Wawancara pertama saya dengan Kepala SMPN 3 Sitiung yaitu Ibu Siska Erliana, M.Pd. Saya memulai wawancara dengan pertanyaan pertama tentang bagaimana selama ini Ibu Siska mengidentifikasi kasus-kasus yang merupakan dilema etika atau bujukan moral. Beliau mengemukakan bahwa selama ini jika ada kasus biasanya beliau mencari dulu detail kasusnya kemudian menganalisis kebutuhan misalnya kasus-kasus tersebut memerlukan penyelesaian seperti apa dalam mengidentifikasi sebuah kasus, kasus tersebut merupakan dilema etika bila memiliki dua nilai yang perlu untuk dipertimbangkan seperti kasihan atau ikut aturan yang sudah disepakati. sedangkan bujukan moral menurut beliau bisa dilihat dari kasus yang memiliki nilai yang sudah pasti benar atau salahnya dan ada aturan hukum yang dilanggar.

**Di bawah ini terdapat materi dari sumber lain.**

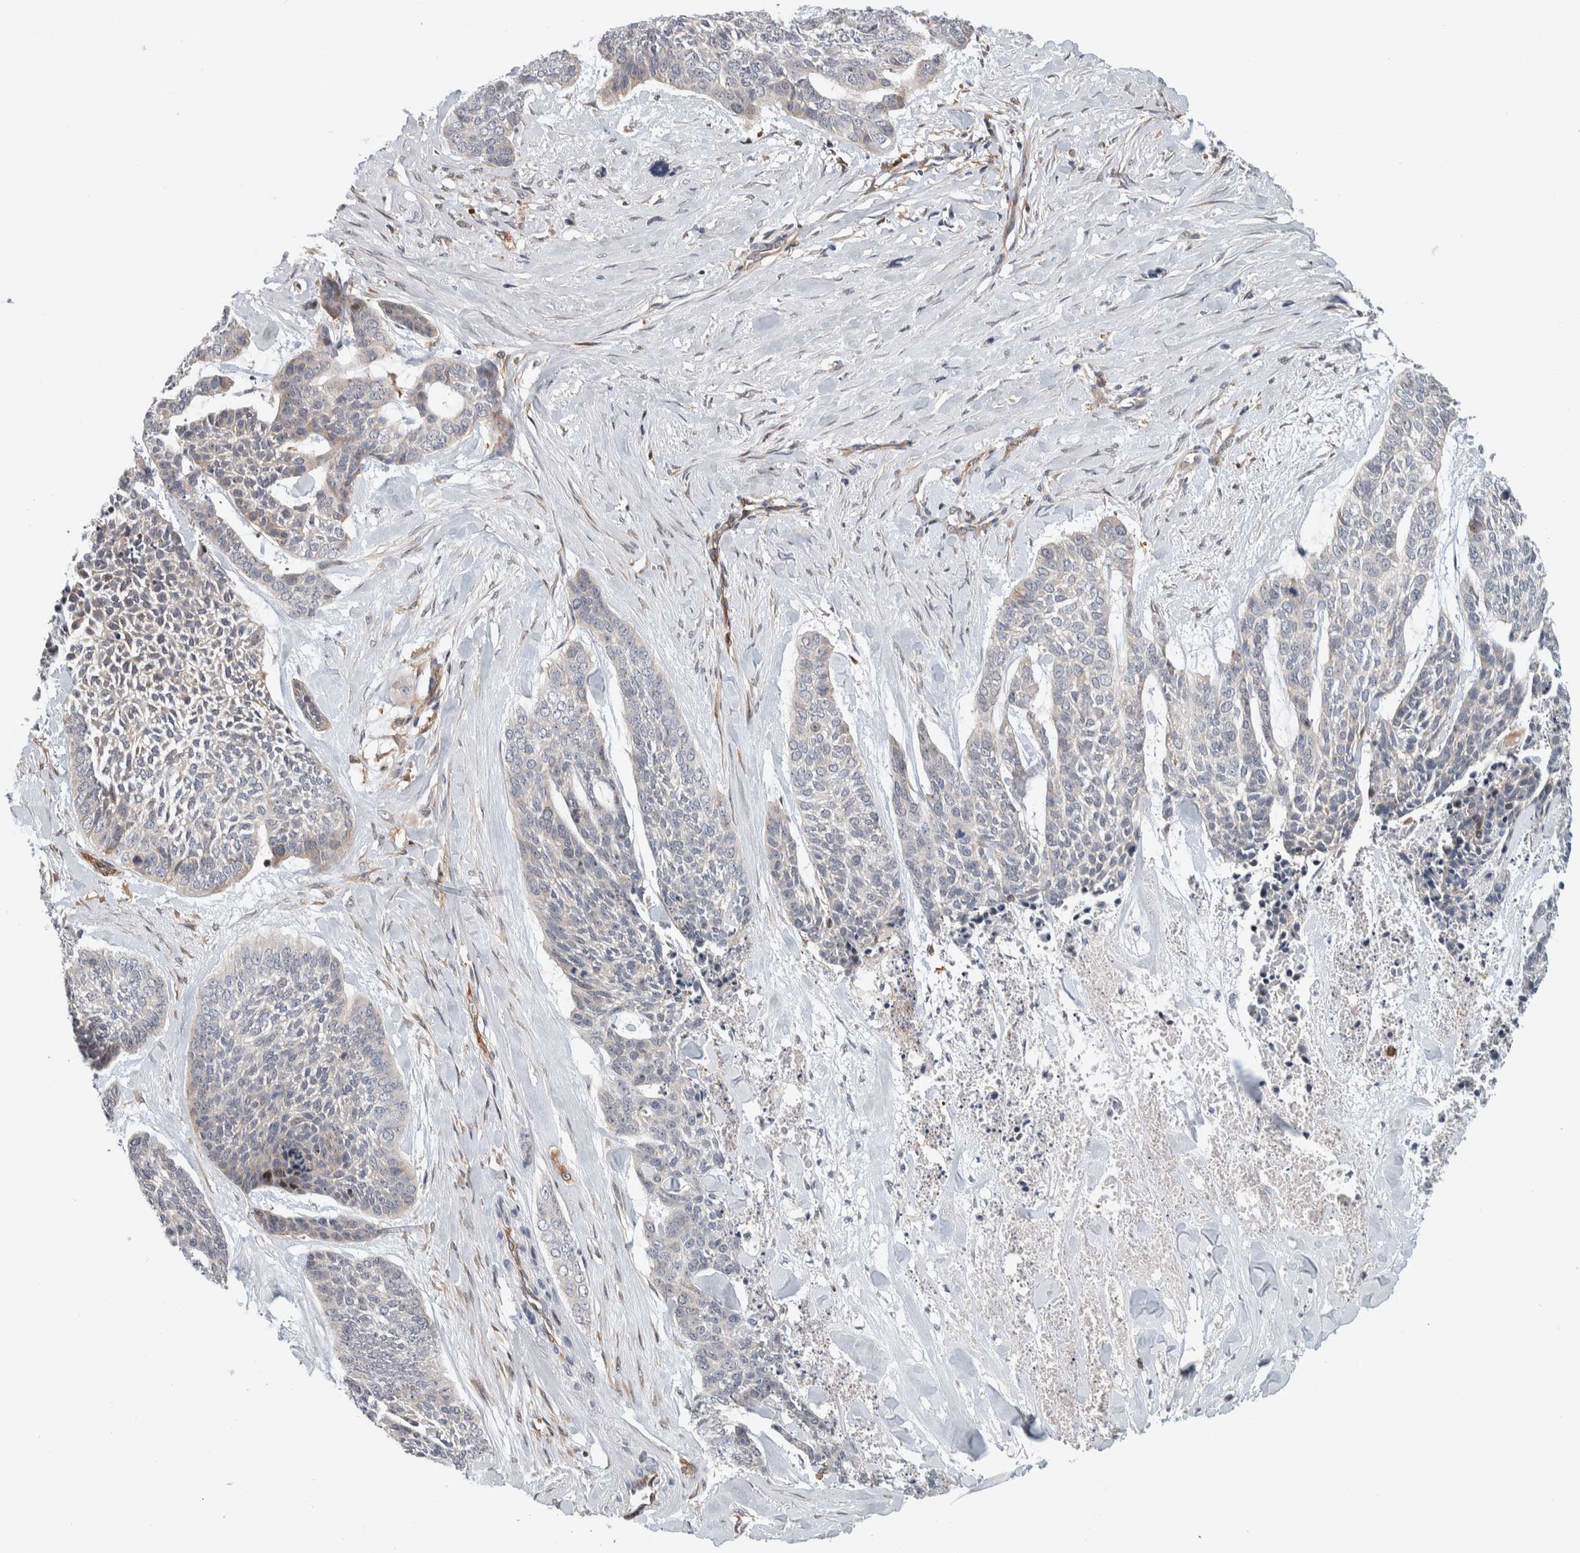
{"staining": {"intensity": "negative", "quantity": "none", "location": "none"}, "tissue": "skin cancer", "cell_type": "Tumor cells", "image_type": "cancer", "snomed": [{"axis": "morphology", "description": "Basal cell carcinoma"}, {"axis": "topography", "description": "Skin"}], "caption": "An IHC histopathology image of skin cancer (basal cell carcinoma) is shown. There is no staining in tumor cells of skin cancer (basal cell carcinoma).", "gene": "MSL1", "patient": {"sex": "female", "age": 64}}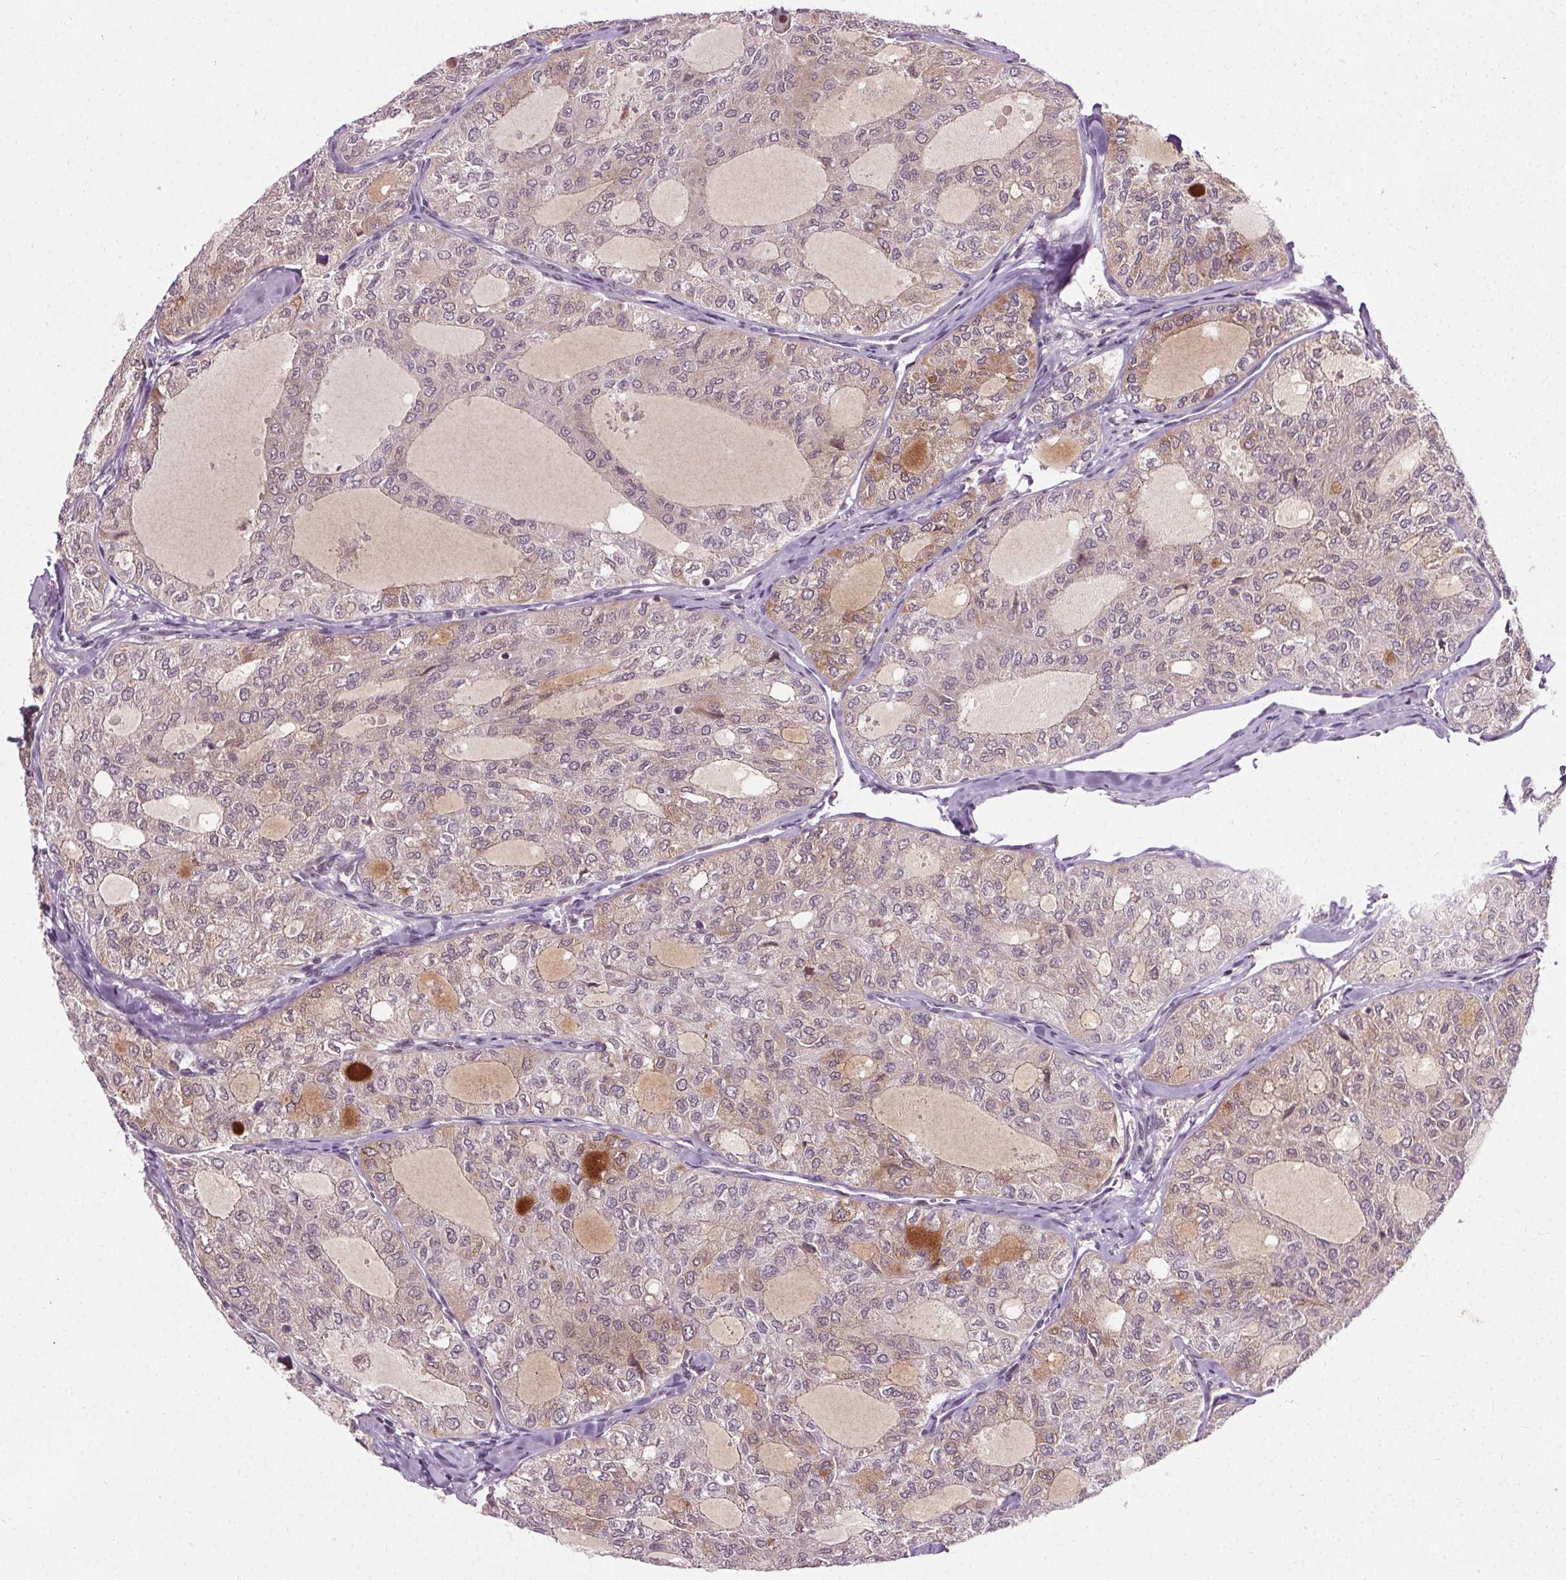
{"staining": {"intensity": "moderate", "quantity": "<25%", "location": "cytoplasmic/membranous,nuclear"}, "tissue": "thyroid cancer", "cell_type": "Tumor cells", "image_type": "cancer", "snomed": [{"axis": "morphology", "description": "Follicular adenoma carcinoma, NOS"}, {"axis": "topography", "description": "Thyroid gland"}], "caption": "Immunohistochemistry of human thyroid cancer displays low levels of moderate cytoplasmic/membranous and nuclear staining in approximately <25% of tumor cells. (DAB IHC, brown staining for protein, blue staining for nuclei).", "gene": "MED6", "patient": {"sex": "male", "age": 75}}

Pertanyaan kedua yang saya kemukakan adalah: "Selama ini, bagaimana ibu menjalankan pengambilan keputusan di sekolah ibu, terutama untuk kasus-kasus di mana ada dua kepentingan yang sama-sama benar atau sama-sama mengandung nilai kebajikan?" Beliau memaparkan bahwa ketika ada kasus yang sama-sama memiliki nilai kebajikan, harus mengidentifikasi dengan detail mengumpulkan informasi data dengan lengkap dari sumber yang bersangkutan langsung, jika data sudah cukup, dilanjutkan koordinasi dan diskusi dengan pihak-pihak yang terkait jadi menurut beliau sebelum di diskusikan, seharusnya sudah punya data yang lengkap.
Selanjutnya, ketika ditanya terkait langkah-langkah atau prosedur seperti apa yang biasa lakukan selama ini. Jawabannya adalah: “langkah pertama yang biasa saya lakukan adalah dengan analisis, selanjutnya kumpulkan informasi dan data, jika perlu diskusi dan kordinasi dengan pihak terkait, baru selanjutnya diputuskan”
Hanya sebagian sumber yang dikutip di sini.